“Lock her up! Lock her up!” the crowd gathered Friday afternoon in Des Moines chants. Gov. Terry Branstad appears to begin nodding and then freezes, as if thinking better of it, standing in awkward silence behind the convention hall lectern for 20 seconds as he waits for the commotion to die down. Many high-profile Republicans have distanced themselves from Donald Trump, some going so far as to publicly denounce him or even endorse his Democratic rival, but in Iowa, for the most part, the GOP is still aboard the #TrumpTrain. Branstad has provoked the chant, now a common refrain at Trump rallies across the country, by telling the crowd, in a staccato yell more animated than what’s typical for the low-key, mustachioed chief executive, “No matter how much she denies it, we know Hillary Clinton can’t be trusted!”
Just over an hour earlier I enter the Iowa Events Center’s Hy-Vee Hall, where Trump is scheduled to deliver a swing-state speech before heading out to a rally in Green Bay, Wisconsin, with the free ticket I was emailed for RSVP’ing to the event, saving myself the likely hassle of being denied a press pass. The Rolling Stones’ “You Can’t Always Get What You Want” plays on the speakers. It’s the same song that played Trump off — much to the band’s chagrin — after his marathon address last month at the Republican National Convention, seemingly to mock the establishment conservatives and Ted Cruz backers who bitterly oppose their party’s presidential nominee.

§ Set exercise 1: In the rally report, how long does Gov. Terry Branstad stand silently behind the lectern waiting for the chant to die down?

§ Task inputs:

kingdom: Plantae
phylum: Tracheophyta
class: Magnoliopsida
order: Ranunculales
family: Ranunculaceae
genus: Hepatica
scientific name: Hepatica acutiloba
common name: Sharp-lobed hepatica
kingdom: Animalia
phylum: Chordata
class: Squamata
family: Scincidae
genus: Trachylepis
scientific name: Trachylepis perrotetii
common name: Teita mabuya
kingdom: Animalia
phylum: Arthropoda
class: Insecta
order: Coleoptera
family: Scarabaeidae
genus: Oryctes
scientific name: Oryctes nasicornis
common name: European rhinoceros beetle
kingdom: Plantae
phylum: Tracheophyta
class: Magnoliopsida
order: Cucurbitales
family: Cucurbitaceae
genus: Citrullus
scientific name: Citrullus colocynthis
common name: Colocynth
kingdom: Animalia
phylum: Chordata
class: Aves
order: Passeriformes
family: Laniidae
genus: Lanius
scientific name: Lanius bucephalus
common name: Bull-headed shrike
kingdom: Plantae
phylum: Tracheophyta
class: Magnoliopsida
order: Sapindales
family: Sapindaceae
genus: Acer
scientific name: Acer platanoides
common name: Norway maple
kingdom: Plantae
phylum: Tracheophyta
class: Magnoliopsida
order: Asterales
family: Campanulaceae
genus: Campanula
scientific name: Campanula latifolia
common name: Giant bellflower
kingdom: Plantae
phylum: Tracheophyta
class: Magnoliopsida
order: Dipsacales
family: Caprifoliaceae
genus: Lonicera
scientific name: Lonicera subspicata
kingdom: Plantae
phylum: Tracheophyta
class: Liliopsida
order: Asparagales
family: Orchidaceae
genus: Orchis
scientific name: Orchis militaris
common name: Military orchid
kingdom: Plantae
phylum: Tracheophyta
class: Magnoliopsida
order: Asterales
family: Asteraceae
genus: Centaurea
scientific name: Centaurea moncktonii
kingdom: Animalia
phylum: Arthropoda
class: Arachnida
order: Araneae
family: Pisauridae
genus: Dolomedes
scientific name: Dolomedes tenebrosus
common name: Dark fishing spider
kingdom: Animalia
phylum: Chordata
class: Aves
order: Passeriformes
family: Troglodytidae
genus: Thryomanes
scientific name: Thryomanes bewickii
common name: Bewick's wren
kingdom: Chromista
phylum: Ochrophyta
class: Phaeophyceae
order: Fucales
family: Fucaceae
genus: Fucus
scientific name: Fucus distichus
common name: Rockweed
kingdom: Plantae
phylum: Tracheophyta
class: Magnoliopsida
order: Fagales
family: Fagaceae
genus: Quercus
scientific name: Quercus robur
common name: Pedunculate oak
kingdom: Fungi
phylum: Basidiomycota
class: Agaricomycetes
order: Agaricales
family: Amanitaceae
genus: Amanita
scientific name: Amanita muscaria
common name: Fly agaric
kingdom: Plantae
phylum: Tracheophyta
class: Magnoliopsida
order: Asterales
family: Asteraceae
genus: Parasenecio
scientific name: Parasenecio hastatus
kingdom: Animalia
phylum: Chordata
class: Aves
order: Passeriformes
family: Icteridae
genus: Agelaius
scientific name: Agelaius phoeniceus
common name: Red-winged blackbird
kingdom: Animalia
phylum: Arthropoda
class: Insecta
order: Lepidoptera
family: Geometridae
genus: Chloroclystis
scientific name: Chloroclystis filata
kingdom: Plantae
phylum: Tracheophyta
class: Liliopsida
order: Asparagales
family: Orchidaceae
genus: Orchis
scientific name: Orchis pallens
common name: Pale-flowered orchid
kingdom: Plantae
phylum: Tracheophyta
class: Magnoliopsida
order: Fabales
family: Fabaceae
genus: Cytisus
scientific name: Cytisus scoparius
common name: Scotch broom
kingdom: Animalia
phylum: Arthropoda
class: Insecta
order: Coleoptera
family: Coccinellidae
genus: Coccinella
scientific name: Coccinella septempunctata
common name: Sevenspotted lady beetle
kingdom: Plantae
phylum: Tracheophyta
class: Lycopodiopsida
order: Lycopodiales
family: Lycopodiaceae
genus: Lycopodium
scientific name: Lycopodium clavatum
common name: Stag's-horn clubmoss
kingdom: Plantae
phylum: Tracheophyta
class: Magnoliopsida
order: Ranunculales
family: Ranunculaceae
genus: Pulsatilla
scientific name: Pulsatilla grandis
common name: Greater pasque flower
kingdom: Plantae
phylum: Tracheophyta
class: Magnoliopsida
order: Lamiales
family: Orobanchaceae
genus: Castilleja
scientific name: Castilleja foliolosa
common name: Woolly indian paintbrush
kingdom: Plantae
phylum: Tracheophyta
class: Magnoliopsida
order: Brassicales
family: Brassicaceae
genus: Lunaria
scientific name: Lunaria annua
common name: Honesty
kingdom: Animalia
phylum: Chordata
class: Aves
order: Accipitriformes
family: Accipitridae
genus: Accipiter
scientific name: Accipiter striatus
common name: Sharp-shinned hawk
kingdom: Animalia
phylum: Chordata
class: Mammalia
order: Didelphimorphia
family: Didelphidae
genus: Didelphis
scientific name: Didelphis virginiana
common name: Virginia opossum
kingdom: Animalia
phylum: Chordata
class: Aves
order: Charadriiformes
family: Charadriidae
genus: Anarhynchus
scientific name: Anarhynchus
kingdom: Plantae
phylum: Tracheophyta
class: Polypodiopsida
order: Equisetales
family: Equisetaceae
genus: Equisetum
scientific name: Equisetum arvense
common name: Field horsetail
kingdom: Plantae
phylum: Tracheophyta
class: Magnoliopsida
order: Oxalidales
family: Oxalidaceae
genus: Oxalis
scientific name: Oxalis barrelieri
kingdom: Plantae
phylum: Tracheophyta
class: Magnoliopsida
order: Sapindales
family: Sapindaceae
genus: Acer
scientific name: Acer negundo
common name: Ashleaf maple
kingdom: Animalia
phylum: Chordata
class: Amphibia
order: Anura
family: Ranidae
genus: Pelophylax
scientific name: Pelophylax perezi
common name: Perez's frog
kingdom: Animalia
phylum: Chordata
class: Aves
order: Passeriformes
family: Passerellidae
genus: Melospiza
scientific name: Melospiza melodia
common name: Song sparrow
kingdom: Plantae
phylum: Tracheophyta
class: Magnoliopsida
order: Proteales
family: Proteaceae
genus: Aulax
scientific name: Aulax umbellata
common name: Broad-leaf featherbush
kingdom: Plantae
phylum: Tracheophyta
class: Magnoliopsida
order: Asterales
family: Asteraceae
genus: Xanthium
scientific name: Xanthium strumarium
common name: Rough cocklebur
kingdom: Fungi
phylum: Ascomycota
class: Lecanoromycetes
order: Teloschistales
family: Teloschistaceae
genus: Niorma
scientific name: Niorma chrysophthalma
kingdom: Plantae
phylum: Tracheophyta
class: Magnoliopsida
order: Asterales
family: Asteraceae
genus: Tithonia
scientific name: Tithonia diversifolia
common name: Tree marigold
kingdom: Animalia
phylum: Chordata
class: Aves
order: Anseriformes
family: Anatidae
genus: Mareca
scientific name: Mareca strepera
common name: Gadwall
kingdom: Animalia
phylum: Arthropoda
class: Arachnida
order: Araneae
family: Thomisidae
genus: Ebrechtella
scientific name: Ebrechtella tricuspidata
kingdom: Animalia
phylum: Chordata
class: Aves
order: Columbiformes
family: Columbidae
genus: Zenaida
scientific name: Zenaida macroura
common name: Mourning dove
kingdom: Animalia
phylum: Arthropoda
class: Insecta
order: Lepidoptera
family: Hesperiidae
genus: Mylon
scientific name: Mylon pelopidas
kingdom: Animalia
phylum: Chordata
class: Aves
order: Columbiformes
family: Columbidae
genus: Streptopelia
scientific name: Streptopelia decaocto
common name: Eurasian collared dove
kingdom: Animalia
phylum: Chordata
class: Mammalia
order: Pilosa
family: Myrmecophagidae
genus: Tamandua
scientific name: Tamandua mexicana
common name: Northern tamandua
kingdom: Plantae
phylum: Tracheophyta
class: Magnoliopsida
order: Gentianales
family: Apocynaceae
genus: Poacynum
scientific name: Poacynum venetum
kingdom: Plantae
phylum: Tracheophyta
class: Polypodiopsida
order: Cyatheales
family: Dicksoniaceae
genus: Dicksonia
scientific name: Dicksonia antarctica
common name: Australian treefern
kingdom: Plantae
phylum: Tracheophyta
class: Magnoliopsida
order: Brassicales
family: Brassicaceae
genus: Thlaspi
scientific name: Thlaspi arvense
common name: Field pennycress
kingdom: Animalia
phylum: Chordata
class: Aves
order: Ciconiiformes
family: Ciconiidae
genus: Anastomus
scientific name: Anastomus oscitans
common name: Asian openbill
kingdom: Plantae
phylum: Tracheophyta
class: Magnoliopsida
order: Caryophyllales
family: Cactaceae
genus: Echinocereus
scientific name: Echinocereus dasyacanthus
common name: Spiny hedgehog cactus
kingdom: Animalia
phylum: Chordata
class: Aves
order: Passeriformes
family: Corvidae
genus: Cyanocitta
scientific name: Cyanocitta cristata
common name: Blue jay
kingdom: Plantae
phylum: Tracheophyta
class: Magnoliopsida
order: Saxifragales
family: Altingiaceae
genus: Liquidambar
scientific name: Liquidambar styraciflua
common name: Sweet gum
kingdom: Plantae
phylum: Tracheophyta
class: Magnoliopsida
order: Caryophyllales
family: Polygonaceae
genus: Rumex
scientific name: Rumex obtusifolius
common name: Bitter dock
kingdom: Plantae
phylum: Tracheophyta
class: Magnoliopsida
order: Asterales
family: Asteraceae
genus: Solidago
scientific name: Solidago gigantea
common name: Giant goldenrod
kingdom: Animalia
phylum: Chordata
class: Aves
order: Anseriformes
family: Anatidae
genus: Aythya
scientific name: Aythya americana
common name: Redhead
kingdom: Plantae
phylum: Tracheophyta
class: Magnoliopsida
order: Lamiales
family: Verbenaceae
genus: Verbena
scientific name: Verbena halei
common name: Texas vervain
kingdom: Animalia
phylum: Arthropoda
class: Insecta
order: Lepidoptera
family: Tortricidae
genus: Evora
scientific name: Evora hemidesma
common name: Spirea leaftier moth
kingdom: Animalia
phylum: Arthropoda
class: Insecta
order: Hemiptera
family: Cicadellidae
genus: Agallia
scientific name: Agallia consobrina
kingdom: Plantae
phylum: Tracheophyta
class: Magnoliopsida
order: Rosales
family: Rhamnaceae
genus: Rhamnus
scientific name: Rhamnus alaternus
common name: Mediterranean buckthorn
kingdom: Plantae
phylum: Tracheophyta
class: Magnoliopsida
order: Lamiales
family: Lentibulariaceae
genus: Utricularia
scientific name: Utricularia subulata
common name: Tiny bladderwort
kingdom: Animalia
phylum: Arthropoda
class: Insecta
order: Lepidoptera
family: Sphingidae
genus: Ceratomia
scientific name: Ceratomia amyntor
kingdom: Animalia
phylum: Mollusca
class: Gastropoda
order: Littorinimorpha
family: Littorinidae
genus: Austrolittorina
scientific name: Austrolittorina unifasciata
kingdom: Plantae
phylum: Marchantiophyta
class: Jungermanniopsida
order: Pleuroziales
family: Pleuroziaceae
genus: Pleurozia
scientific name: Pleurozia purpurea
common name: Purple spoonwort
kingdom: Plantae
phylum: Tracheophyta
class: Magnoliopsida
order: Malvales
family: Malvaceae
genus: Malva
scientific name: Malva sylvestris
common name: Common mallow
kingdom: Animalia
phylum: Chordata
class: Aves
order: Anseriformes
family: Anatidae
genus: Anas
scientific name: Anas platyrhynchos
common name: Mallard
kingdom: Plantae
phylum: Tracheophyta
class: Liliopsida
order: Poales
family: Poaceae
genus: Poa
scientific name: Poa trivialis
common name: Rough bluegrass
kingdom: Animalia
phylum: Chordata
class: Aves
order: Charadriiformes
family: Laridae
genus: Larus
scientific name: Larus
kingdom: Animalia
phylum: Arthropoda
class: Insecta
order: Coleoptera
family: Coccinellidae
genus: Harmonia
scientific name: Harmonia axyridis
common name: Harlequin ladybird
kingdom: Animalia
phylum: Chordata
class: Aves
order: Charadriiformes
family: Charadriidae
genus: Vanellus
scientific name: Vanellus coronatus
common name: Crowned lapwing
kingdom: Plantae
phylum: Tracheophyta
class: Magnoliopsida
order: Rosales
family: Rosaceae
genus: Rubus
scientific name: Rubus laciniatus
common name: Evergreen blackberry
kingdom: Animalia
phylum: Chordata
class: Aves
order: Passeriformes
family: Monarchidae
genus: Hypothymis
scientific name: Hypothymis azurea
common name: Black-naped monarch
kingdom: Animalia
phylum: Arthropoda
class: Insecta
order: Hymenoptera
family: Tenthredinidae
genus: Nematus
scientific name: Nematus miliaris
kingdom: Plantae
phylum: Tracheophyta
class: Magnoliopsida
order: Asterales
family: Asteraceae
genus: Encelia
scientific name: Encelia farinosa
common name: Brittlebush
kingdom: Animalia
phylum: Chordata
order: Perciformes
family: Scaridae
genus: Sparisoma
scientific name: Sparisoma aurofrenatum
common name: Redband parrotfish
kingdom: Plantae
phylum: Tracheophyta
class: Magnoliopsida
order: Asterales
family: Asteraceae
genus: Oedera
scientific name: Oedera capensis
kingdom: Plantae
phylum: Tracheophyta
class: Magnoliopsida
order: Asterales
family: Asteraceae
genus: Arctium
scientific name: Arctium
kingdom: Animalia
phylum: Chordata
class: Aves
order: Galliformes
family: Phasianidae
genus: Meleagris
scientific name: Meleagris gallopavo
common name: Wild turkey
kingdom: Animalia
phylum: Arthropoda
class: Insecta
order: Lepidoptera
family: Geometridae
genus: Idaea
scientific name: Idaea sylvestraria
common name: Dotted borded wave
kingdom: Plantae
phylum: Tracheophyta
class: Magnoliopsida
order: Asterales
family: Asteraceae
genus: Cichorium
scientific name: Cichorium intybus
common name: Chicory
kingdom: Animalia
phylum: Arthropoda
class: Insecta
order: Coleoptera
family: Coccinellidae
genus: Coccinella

§ Set exercise 2: Render the lines of the entries as a Markdown table with columns Row and Line, starting at the line containing "scientific name: Chloroclystis filata" and ending at the line containing "genus: Castilleja", both included. Leave out blank lines.

§ Expected answer 1: 20 seconds

§ Expected answer 2:
| Row | Line |
|---|---|
| 1 | scientific name: Chloroclystis filata |
| 2 | kingdom: Plantae |
| 3 | phylum: Tracheophyta |
| 4 | class: Liliopsida |
| 5 | order: Asparagales |
| 6 | family: Orchidaceae |
| 7 | genus: Orchis |
| 8 | scientific name: Orchis pallens |
| 9 | common name: Pale-flowered orchid |
| 10 | kingdom: Plantae |
| 11 | phylum: Tracheophyta |
| 12 | class: Magnoliopsida |
| 13 | order: Fabales |
| 14 | family: Fabaceae |
| 15 | genus: Cytisus |
| 16 | scientific name: Cytisus scoparius |
| 17 | common name: Scotch broom |
| 18 | kingdom: Animalia |
| 19 | phylum: Arthropoda |
| 20 | class: Insecta |
| 21 | order: Coleoptera |
| 22 | family: Coccinellidae |
| 23 | genus: Coccinella |
| 24 | scientific name: Coccinella septempunctata |
| 25 | common name: Sevenspotted lady beetle |
| 26 | kingdom: Plantae |
| 27 | phylum: Tracheophyta |
| 28 | class: Lycopodiopsida |
| 29 | order: Lycopodiales |
| 30 | family: Lycopodiaceae |
| 31 | genus: Lycopodium |
| 32 | scientific name: Lycopodium clavatum |
| 33 | common name: Stag's-horn clubmoss |
| 34 | kingdom: Plantae |
| 35 | phylum: Tracheophyta |
| 36 | class: Magnoliopsida |
| 37 | order: Ranunculales |
| 38 | family: Ranunculaceae |
| 39 | genus: Pulsatilla |
| 40 | scientific name: Pulsatilla grandis |
| 41 | common name: Greater pasque flower |
| 42 | kingdom: Plantae |
| 43 | phylum: Tracheophyta |
| 44 | class: Magnoliopsida |
| 45 | order: Lamiales |
| 46 | family: Orobanchaceae |
| 47 | genus: Castilleja |